Work required → Reproduce each line of the material below without any alteration.

[Saved data entries]
☆ ☆ ☆ ☆ ☆ ☆ ☆
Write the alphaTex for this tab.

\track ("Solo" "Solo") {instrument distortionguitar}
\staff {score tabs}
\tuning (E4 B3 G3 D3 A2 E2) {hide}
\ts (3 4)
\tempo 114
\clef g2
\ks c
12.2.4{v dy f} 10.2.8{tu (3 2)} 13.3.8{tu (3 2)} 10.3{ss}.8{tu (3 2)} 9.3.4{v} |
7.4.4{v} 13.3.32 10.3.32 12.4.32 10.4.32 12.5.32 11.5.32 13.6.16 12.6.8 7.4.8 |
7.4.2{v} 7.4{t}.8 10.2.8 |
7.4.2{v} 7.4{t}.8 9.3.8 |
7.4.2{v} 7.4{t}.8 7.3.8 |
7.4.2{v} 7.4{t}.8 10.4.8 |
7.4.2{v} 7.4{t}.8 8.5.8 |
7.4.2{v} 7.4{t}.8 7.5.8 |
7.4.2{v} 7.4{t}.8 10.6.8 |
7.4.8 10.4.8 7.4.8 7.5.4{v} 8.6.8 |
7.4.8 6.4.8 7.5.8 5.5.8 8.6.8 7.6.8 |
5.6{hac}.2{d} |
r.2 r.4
☆ ☆ ☆ ☆ ☆ ☆ ☆
Answer →
Write the alphaTex for this tab.

\track ("Solo" "Solo") {instrument distortionguitar}
\staff {score tabs}
\tuning (E4 B3 G3 D3 A2 E2) {hide}
\ts (3 4)
\tempo 114
\clef g2
\ks c
12.2.4{v dy f} 10.2.8{tu (3 2)} 13.3.8{tu (3 2)} 10.3{ss}.8{tu (3 2)} 9.3.4{v} |
7.4.4{v} 13.3.32 10.3.32 12.4.32 10.4.32 12.5.32 11.5.32 13.6.16 12.6.8 7.4.8 |
7.4.2{v} 7.4{t}.8 10.2.8 |
7.4.2{v} 7.4{t}.8 9.3.8 |
7.4.2{v} 7.4{t}.8 7.3.8 |
7.4.2{v} 7.4{t}.8 10.4.8 |
7.4.2{v} 7.4{t}.8 8.5.8 |
7.4.2{v} 7.4{t}.8 7.5.8 |
7.4.2{v} 7.4{t}.8 10.6.8 |
7.4.8 10.4.8 7.4.8 7.5.4{v} 8.6.8 |
7.4.8 6.4.8 7.5.8 5.5.8 8.6.8 7.6.8 |
5.6{hac}.2{d} |
r.2 r.4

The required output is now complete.